EVIDENCE-INFORMED PRACTICE
Standard Statement
The dental hygienist seeks, promotes, supports, and incorporates an evidence-informed approach in their practice.
Performance Expectations
The dental hygienist must…
- Access and critically evaluate current, credible, and relevant evidence from the best available reliable sources.
- Apply appropriate evidence when providing dental hygiene services, using critical thinking and professional judgment.
- Be able to justify professional decisions with evidence-informed rationale.
- Seek and assess new research, knowledge, and emerging trends to determine applicability to practice.
- Recommend or provide only those dental hygiene services that are appropriate and beneficial for the patient, informed by evidence, and consistent with the patient’s informed consent.
- Not recommend services, products, or treatments that have been proven to be ineffective through rigorous, peer-reviewed evidence.
- Evaluate their practice in terms of patient outcomes and modify their practice based on this self-reflective process and appropriate evidence.

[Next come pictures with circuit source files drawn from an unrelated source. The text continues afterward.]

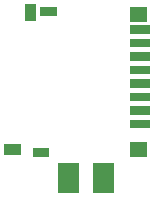
<source format=gbp>
G04 Layer: BottomPasteMaskLayer*
G04 EasyEDA v6.4.25, 2021-12-07T19:09:17+01:00*
G04 af510f2a62b747d9ba719f6df8b66caf,db93e8822c7348a7aec6f6efa12e507d,10*
G04 Gerber Generator version 0.2*
G04 Scale: 100 percent, Rotated: No, Reflected: No *
G04 Dimensions in millimeters *
G04 leading zeros omitted , absolute positions ,4 integer and 5 decimal *
%FSLAX45Y45*%
%MOMM*%

%ADD10C,0.0001*%

%LPD*%
G36*
X1370406Y-1889302D02*
G01*
X1190421Y-1889302D01*
X1190421Y-2149297D01*
X1370406Y-2149297D01*
G37*
G36*
X1070178Y-1889302D02*
G01*
X890193Y-1889302D01*
X890193Y-2149297D01*
X1070178Y-2149297D01*
G37*
G36*
X1499999Y-726998D02*
G01*
X1499999Y-797001D01*
X1675000Y-797001D01*
X1675000Y-726998D01*
G37*
G36*
X1499999Y-841298D02*
G01*
X1499999Y-911301D01*
X1675000Y-911301D01*
X1675000Y-841298D01*
G37*
G36*
X1499999Y-955598D02*
G01*
X1499999Y-1025601D01*
X1675000Y-1025601D01*
X1675000Y-955598D01*
G37*
G36*
X1499999Y-1069898D02*
G01*
X1499999Y-1139901D01*
X1675000Y-1139901D01*
X1675000Y-1069898D01*
G37*
G36*
X1499999Y-1527098D02*
G01*
X1499999Y-1597101D01*
X1675000Y-1597101D01*
X1675000Y-1527098D01*
G37*
G36*
X1499999Y-1412798D02*
G01*
X1499999Y-1482801D01*
X1675000Y-1482801D01*
X1675000Y-1412798D01*
G37*
G36*
X1499999Y-1298498D02*
G01*
X1499999Y-1368501D01*
X1675000Y-1368501D01*
X1675000Y-1298498D01*
G37*
G36*
X1499999Y-1184198D02*
G01*
X1499999Y-1254201D01*
X1675000Y-1254201D01*
X1675000Y-1184198D01*
G37*
G36*
X1499798Y-569998D02*
G01*
X1499798Y-700001D01*
X1649801Y-700001D01*
X1649801Y-569998D01*
G37*
G36*
X1499798Y-1712998D02*
G01*
X1499798Y-1843001D01*
X1649801Y-1843001D01*
X1649801Y-1712998D01*
G37*
G36*
X432998Y-1728000D02*
G01*
X432998Y-1827999D01*
X583001Y-1827999D01*
X583001Y-1728000D01*
G37*
G36*
X610400Y-549800D02*
G01*
X610400Y-694799D01*
X710399Y-694799D01*
X710399Y-549800D01*
G37*
G36*
X737798Y-569600D02*
G01*
X737798Y-649599D01*
X887801Y-649599D01*
X887801Y-569600D01*
G37*
G36*
X679300Y-1763400D02*
G01*
X679300Y-1843399D01*
X819299Y-1843399D01*
X819299Y-1763400D01*
G37*
M02*

</source>
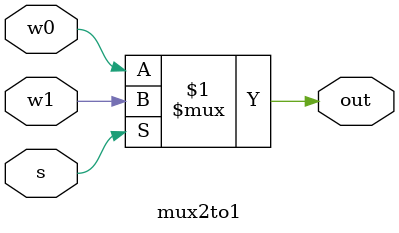
<source format=sv>
module latchD(input wire D, En, 
              output Q, nQ);
  wire DEn, nDEn;  
  nand(DEn, D, En);
  nand(nDEn, ~D, En);
  nand(Q, DEn, nQ);
  nand(nQ, nDEn, Q);
endmodule

module FFDposedge (input D, clock, 
                   output Q, nQ);
  wire clk;
  assign clk = ~clock;
  wire wl1;
  wire trash;
  latchD latch1 (D, clk, wl1, trash);
  latchD latch2 (wl1, ~clk, Q, nQ);
endmodule

module RegCargaParalela (input SerInput, load, clk,
                         input [3:0] ParInput,
                         output [3:0] Q);
  
  wire inFFD0, inFFD1, inFFD2, inFFD3;
  wire [3:0] trash;
  
  mux2to1 mux3 (SerInput, ParInput[3], load, inFFD3);
  mux2to1 mux2 (Q[3], ParInput[2], load, inFFD2);
  mux2to1 mux1 (Q[2], ParInput[1], load, inFFD1);
  mux2to1 mux0 (Q[1], ParInput[0], load, inFFD0);

  FFDposedge FFD3 (inFFD3, clk, Q[3], trash[3]);
  FFDposedge FFD2 (inFFD2, clk, Q[2], trash[2]);
  FFDposedge FFD1 (inFFD1, clk, Q[1], trash[1]);
  FFDposedge FFD0 (inFFD0, clk, Q[0], trash[0]);
  
endmodule

module mux2to1 (input w0, w1, s, 
                output out);
  
  assign out = s ? w1 : w0;
  
endmodule
  


</source>
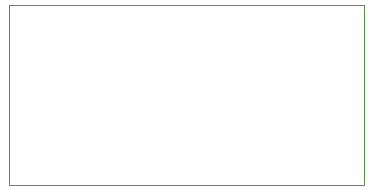
<source format=gbr>
G04 PROTEUS GERBER X2 FILE*
%TF.GenerationSoftware,Labcenter,Proteus,8.5-SP0-Build22067*%
%TF.CreationDate,2018-05-10T14:10:55+00:00*%
%TF.FileFunction,NonPlated,1,16,NPTH*%
%TF.FilePolarity,Positive*%
%TF.Part,Single*%
%FSLAX45Y45*%
%MOMM*%
G01*
%TA.AperFunction,Profile*%
%ADD28C,0.101600*%
D28*
X-1490000Y-760000D02*
X+1510000Y-760000D01*
X+1510000Y+760000D01*
X-1490000Y+760000D01*
X-1490000Y-760000D01*
M02*

</source>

- Integrate evidence and best practices when developing or reviewing organizational policies.
Patient Expectations
The patient can expect that the dental hygiene services they receive are informed by the best available current evidence, the patient's values, and the dental hygienist's knowledge, skills, experience, and judgment.
Glossary
DENTAL HYGIENE SERVICES: Any service that falls within the practice of the profession of dental hygienists as outlined in the Health Professions Act (Schedule 5, section 3).
EVIDENCE-INFORMED: The integration of best available evidence with clinical expertise and patient values. 1 This approach involves identifying, searching for, and interpreting the result of the best available evidence to inform decision-making processes.2
INFORMED CONSENT: Receiving the patient’s written or verbal permission to proceed with a proposed service following a process of decision-making leading to an informed choice. Informed consent involves ongoing communication between the parties involved. In the case of a minor or others who do not have the capacity to provide informed consent, the agreement must come from a legal guardian or substitute decision-maker legally authorized to act on behalf of a patient.
RELIABLE SOURCES: Research findings that are methodologically appropriate and clinically relevant to the situation. Both the ranking of the source on an evidence hierarchy and the quality of the evidence are considered (e.g., scholarly peer-reviewed journals, systematic reviews, clinical and best practice guidelines, government data).3
- Straus, S. E., Glasziou, P., Richardson, W. S., & Haynes, R. B. (2019). Evidence-Based Medicine: How to Practice and Teach EBM (5th ed). Elsevier.
- Federation of Dental Hygiene Regulators of Canada. (2021) Entry-to-Practice Canadian Competencies for Dental Hygienists. Accessed from: www.fdhrc.ca/wp/wp-content/uploads/2021/12/EPCCoDH_FDHRC_November_2021.pdf
- Woo, K. (2017). Polit & Beck Canadian Essentials of Nursing Research (4th ed). Wolters Kluwer Health.